◆ TASK TO COMPLETE:
When you find the line with "hfov_deg: 13.6" among the records below, reproduce it and each line after it exactly, ending with the line with "exposure_s: 1/1600".

◆ EXTRACTED MATERIAL:
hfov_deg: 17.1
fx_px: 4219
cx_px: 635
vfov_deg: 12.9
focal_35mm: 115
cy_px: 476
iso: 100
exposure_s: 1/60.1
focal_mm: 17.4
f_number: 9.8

---

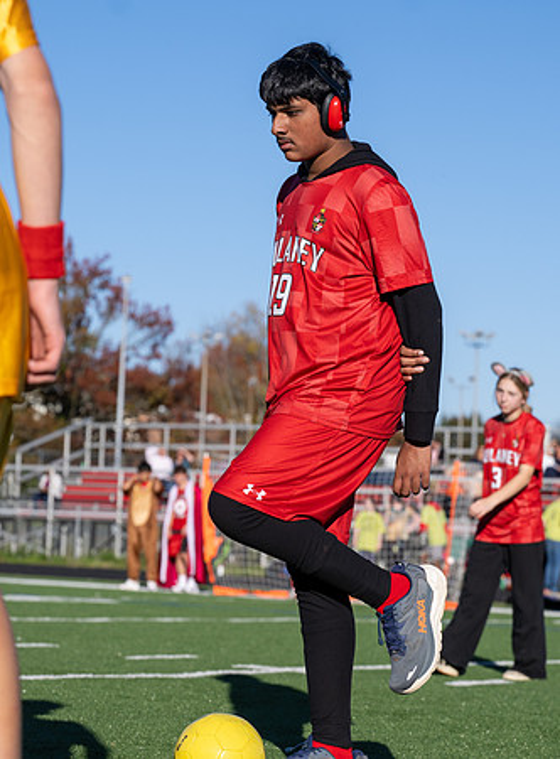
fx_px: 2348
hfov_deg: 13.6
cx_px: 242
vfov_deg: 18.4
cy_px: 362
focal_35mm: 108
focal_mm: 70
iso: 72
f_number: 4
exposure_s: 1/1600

◆ SOLUTION:
hfov_deg: 13.6
cx_px: 242
vfov_deg: 18.4
cy_px: 362
focal_35mm: 108
focal_mm: 70
iso: 72
f_number: 4
exposure_s: 1/1600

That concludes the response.